Collected data:
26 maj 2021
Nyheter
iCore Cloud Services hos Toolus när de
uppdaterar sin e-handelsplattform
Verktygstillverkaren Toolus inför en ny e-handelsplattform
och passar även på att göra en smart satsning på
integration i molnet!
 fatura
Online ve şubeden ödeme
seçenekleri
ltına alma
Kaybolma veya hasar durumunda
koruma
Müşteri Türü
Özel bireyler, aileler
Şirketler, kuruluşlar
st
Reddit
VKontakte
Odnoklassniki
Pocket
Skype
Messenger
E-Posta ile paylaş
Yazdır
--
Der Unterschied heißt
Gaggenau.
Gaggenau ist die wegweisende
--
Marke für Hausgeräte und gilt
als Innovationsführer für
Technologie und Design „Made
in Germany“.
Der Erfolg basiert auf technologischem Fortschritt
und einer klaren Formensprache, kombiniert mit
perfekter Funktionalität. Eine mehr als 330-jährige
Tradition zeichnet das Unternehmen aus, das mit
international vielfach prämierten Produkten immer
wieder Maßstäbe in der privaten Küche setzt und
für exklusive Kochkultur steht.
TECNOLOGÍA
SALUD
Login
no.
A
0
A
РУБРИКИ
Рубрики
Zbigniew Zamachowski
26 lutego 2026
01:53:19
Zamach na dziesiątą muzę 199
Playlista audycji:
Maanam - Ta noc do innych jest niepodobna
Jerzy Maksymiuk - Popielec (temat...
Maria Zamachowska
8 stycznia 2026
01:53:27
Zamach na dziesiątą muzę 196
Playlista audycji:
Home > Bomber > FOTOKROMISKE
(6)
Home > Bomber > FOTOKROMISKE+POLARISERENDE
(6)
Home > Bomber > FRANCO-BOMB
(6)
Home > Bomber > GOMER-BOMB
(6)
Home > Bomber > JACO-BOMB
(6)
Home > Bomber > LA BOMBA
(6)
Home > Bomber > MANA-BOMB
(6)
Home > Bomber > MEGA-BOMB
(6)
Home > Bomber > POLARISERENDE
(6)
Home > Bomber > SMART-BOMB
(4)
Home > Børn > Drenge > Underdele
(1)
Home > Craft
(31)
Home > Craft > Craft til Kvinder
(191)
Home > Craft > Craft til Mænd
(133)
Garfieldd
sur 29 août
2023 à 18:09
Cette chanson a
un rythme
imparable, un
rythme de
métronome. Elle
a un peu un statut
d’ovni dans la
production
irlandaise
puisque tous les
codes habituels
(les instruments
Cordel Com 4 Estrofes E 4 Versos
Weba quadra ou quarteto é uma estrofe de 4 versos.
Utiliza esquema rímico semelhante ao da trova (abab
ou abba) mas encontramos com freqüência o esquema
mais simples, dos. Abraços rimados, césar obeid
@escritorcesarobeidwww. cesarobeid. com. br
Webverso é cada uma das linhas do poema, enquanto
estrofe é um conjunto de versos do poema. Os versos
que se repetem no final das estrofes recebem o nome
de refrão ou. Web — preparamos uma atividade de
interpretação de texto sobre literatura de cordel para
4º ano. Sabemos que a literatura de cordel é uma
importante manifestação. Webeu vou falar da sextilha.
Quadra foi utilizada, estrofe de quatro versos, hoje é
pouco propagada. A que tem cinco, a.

> [EXERCISE AIM]: How many lines in the data above contain the word "poema"? Report only the number.

> [YOUR RESPONSE]: 2